### Assignment
The expected reply is all of the data, returned exactly.
---------- Available data
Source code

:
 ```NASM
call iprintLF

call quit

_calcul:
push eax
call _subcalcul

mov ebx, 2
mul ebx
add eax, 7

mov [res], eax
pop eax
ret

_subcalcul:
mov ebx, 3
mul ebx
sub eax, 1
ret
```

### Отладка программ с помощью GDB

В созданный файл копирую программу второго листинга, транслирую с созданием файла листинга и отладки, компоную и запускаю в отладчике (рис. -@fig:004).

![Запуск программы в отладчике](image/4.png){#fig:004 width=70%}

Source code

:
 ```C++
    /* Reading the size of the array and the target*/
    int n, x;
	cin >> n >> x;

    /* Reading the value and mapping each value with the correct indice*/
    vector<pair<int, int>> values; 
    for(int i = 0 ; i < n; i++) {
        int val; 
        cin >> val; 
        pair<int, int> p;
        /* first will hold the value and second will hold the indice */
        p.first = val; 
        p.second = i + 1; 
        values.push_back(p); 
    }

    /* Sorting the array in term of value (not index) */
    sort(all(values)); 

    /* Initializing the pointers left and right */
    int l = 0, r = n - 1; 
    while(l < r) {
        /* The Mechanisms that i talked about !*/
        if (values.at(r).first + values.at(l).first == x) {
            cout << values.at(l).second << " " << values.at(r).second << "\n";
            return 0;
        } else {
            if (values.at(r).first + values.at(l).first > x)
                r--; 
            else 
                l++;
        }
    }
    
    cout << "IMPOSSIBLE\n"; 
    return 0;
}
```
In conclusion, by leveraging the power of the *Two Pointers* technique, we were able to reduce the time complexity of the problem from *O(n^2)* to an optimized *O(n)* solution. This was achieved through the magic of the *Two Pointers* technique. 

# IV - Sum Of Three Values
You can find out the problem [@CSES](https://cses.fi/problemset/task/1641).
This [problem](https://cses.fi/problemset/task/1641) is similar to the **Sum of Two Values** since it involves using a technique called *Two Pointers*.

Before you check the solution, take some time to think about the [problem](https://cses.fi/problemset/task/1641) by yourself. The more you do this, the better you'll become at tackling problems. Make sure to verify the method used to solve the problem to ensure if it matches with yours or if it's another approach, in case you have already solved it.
--------------------
### Answer box
Source code

:
 ```NASM
call iprintLF

call quit

_calcul:
push eax
call _subcalcul

mov ebx, 2
mul ebx
add eax, 7

mov [res], eax
pop eax
ret

_subcalcul:
mov ebx, 3
mul ebx
sub eax, 1
ret
```

### Отладка программ с помощью GDB

В созданный файл копирую программу второго листинга, транслирую с созданием файла листинга и отладки, компоную и запускаю в отладчике (рис. -@fig:004).

![Запуск программы в отладчике](image/4.png){#fig:004 width=70%}

Source code

:
 ```C++
    /* Reading the size of the array and the target*/
    int n, x;
	cin >> n >> x;

    /* Reading the value and mapping each value with the correct indice*/
    vector<pair<int, int>> values; 
    for(int i = 0 ; i < n; i++) {
        int val; 
        cin >> val; 
        pair<int, int> p;
        /* first will hold the value and second will hold the indice */
        p.first = val; 
        p.second = i + 1; 
        values.push_back(p); 
    }

    /* Sorting the array in term of value (not index) */
    sort(all(values)); 

    /* Initializing the pointers left and right */
    int l = 0, r = n - 1; 
    while(l < r) {
        /* The Mechanisms that i talked about !*/
        if (values.at(r).first + values.at(l).first == x) {
            cout << values.at(l).second << " " << values.at(r).second << "\n";
            return 0;
        } else {
            if (values.at(r).first + values.at(l).first > x)
                r--; 
            else 
                l++;
        }
    }
    
    cout << "IMPOSSIBLE\n"; 
    return 0;
}
```
In conclusion, by leveraging the power of the *Two Pointers* technique, we were able to reduce the time complexity of the problem from *O(n^2)* to an optimized *O(n)* solution. This was achieved through the magic of the *Two Pointers* technique. 

# IV - Sum Of Three Values
You can find out the problem [@CSES](https://cses.fi/problemset/task/1641).
This [problem](https://cses.fi/problemset/task/1641) is similar to the **Sum of Two Values** since it involves using a technique called *Two Pointers*.

Before you check the solution, take some time to think about the [problem](https://cses.fi/problemset/task/1641) by yourself. The more you do this, the better you'll become at tackling problems. Make sure to verify the method used to solve the problem to ensure if it matches with yours or if it's another approach, in case you have already solved it.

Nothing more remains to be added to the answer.